Dataset entries

--- START ---

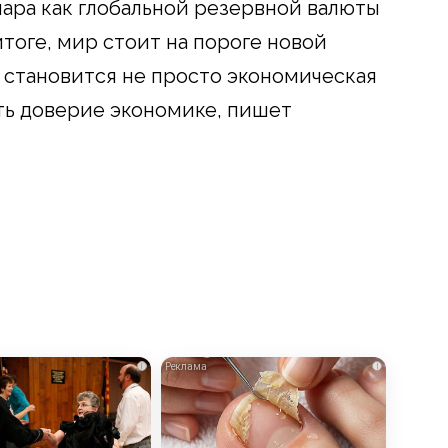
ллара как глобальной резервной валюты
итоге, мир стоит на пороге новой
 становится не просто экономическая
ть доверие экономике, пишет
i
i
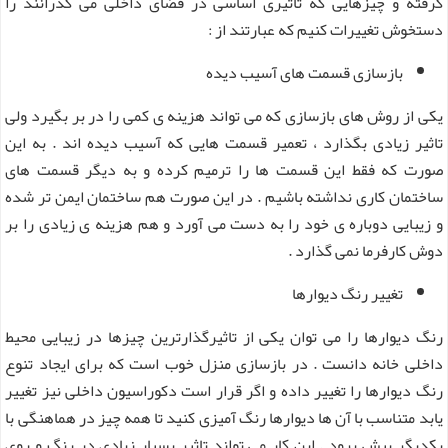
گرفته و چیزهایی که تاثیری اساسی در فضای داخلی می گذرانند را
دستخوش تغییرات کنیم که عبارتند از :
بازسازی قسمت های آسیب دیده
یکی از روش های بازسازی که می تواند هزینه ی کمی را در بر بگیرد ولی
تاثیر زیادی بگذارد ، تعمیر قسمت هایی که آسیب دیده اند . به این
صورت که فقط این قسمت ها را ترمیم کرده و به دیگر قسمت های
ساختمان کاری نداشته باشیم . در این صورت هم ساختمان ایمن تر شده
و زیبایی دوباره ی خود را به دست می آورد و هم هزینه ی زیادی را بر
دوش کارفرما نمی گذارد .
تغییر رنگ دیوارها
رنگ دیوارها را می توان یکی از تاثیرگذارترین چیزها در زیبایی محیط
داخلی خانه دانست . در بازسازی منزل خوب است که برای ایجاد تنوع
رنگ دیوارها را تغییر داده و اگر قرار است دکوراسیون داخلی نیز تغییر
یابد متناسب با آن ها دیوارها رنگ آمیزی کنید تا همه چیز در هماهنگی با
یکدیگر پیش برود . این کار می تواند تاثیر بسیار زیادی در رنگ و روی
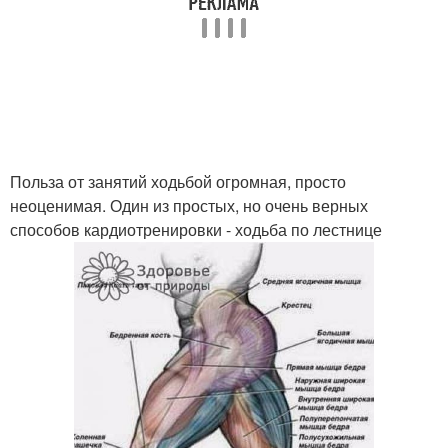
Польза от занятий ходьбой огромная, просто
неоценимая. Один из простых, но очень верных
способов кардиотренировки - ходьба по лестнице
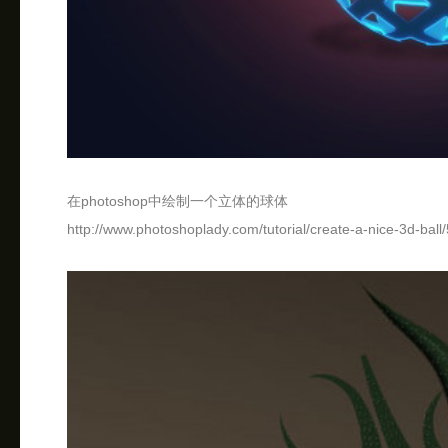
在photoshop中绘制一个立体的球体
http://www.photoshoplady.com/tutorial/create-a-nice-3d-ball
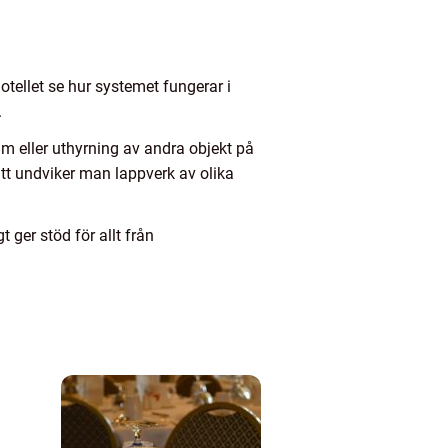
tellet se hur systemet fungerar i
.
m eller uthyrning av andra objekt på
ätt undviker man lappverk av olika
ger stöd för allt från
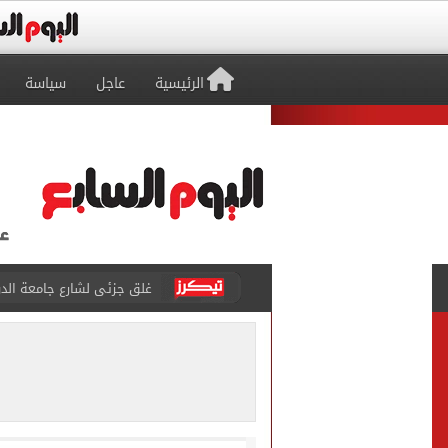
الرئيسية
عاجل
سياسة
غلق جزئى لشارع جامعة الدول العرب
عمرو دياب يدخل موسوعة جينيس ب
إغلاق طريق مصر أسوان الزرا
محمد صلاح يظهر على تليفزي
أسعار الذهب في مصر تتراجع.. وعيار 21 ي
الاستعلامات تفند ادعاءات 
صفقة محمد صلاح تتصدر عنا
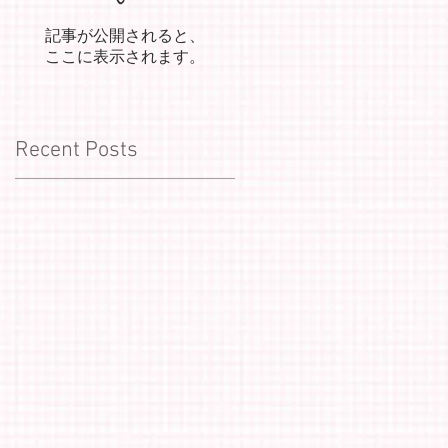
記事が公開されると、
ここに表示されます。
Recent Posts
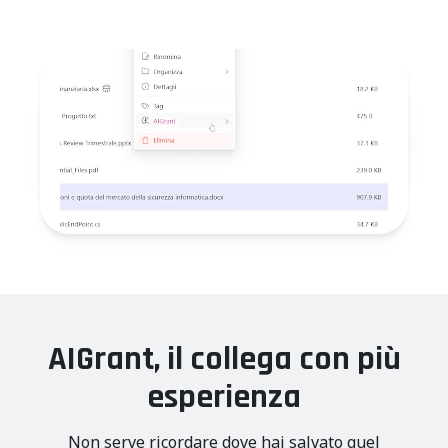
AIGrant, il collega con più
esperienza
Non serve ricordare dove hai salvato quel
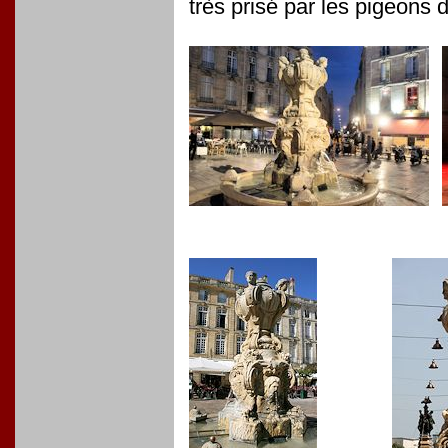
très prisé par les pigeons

--- END ---

PROBLEM STATEMENT >> Copy out every line of text in the entries above, word for word, and leave out the pictures.

RESPONSE TO THE TASK >>
ллара как глобальной резервной валюты
итоге, мир стоит на пороге новой
 становится не просто экономическая
ть доверие экономике, пишет
i
i
گرفته و چیزهایی که تاثیری اساسی در فضای داخلی می گذرانند را
دستخوش تغییرات کنیم که عبارتند از :
بازسازی قسمت های آسیب دیده
یکی از روش های بازسازی که می تواند هزینه ی کمی را در بر بگیرد ولی
تاثیر زیادی بگذارد ، تعمیر قسمت هایی که آسیب دیده اند . به این
صورت که فقط این قسمت ها را ترمیم کرده و به دیگر قسمت های
ساختمان کاری نداشته باشیم . در این صورت هم ساختمان ایمن تر شده
و زیبایی دوباره ی خود را به دست می آورد و هم هزینه ی زیادی را بر
دوش کارفرما نمی گذارد .
تغییر رنگ دیوارها
رنگ دیوارها را می توان یکی از تاثیرگذارترین چیزها در زیبایی محیط
داخلی خانه دانست . در بازسازی منزل خوب است که برای ایجاد تنوع
رنگ دیوارها را تغییر داده و اگر قرار است دکوراسیون داخلی نیز تغییر
یابد متناسب با آن ها دیوارها رنگ آمیزی کنید تا همه چیز در هماهنگی با
یکدیگر پیش برود . این کار می تواند تاثیر بسیار زیادی در رنگ و روی
Польза от занятий ходьбой огромная, просто
неоценимая. Один из простых, но очень верных
способов кардиотренировки - ходьба по лестнице
在photoshop中绘制一个立体的球体
http://www.photoshoplady.com/tutorial/create-a-nice-3d-ball
tellet se hur systemet fungerar i
.
m eller uthyrning av andra objekt på
ätt undviker man lappverk av olika
ger stöd för allt från
الرئيسية
عاجل
سياسة
غلق جزئى لشارع جامعة الدول العرب
عمرو دياب يدخل موسوعة جينيس ب
إغلاق طريق مصر أسوان الزرا
محمد صلاح يظهر على تليفزي
أسعار الذهب في مصر تتراجع.. وعيار 21 ي
الاستعلامات تفند ادعاءات 
صفقة محمد صلاح تتصدر عنا
記事が公開されると、
ここに表示されます。
Recent Posts
AIGrant, il collega con più
esperienza
Non serve ricordare dove hai salvato quel
très prisé par les pigeons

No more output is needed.